Uganda pilots UN project to de-radicalise prisoners

Commissioner General of Prisons Johnson Byabashaija. PHOTO | ANDREW BAGALA

Uganda is one of the four countries in the world that the United Nations has offered support for rehabilitation and reintegration of prisoners.

The four-year project worth $4m (Shs14.5b) is funded by the United Nations Office on Drugs and Crime (UNODC), the Netherlands and European Union. 

Speaking at a roundtable consultation on rehabilitation and reintegration of former violent extremist prisoners at Entebbe yesterday, the Commissioner General of Prisons, Dr Johnson Byabashaija, said the project will help them stop radicalisation of prisoners by violent and extremist ones. 

“I remember in the 1990s, we used to have people who used knives and killed three or four policemen. When they brought them to prison, I think we created a very big group out of those few.
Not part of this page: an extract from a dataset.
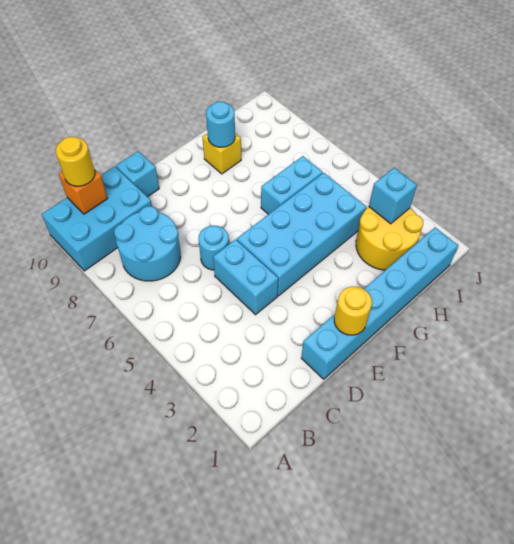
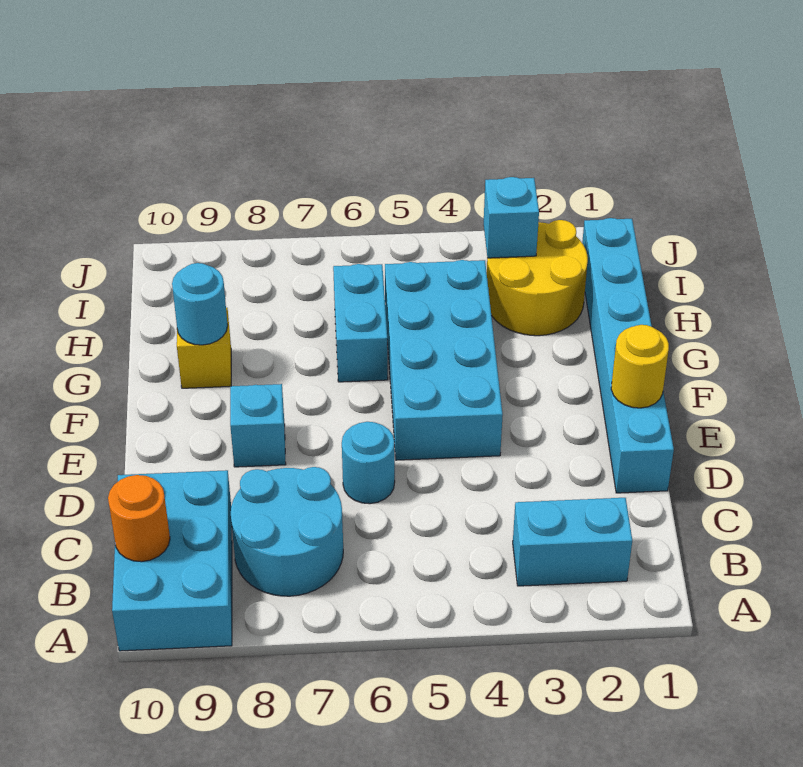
orange brick B10 level 2 -> orange round brick B10 level 2
yellow round brick B10 level 3 -> none
cyan brick D4:D5 level 1 -> cyan brick B2:B3 level 1
cyan brick D10 level 1 -> cyan brick E8 level 1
So one of the programmes undertaken by this project is to prevent radicalisation of inmates, who were otherwise not violent and extremists,” Dr Byabashaija said. 

Dr Byabashaija said since 2009 Uganda prisons has been getting violent and extremist inmates and it has been a challenge to manage them and also rehabilitate them because of lack of capacity and knowledge.

At least 180 inmates are in prison on allegations of extremism. 

More than 36 instructors have so far been trained on management of such inmates as part of the project.

The Ambassador of the Kingdom of Netherlands, Ms Karin Boven, said prisons also provide an opportunity for violent prisoners to disengage from extremism.

“Prison management and necessary reform constitute a fundamental basis for the affected management of all prisoners including violent extremist prisoners,” Ms Boven said. 

She, however, said the management of extremist prisoners should be done within the accepted standards for treatment of prisoners under the United Nations rules and other international guidelines. 

She cautioned prisons officials against inhumane treatment of inmantes. 

The head of UNODC, Ms Sharon Nyambe, said they are looking at safety and security of the violent extremist prisoners, their rehabilitation and reintegration in the community.

Some of these programmes will require spacious detention centres and also engage the prisons authority to create room for rehabilitation of the violent extremist prisoners. 

Last week, the United Kingdom warned of a possible terrorist attack on Uganda although security agencies in the country called for calm saying they have put in place measures to detect the sleeper terror cells that entered the country.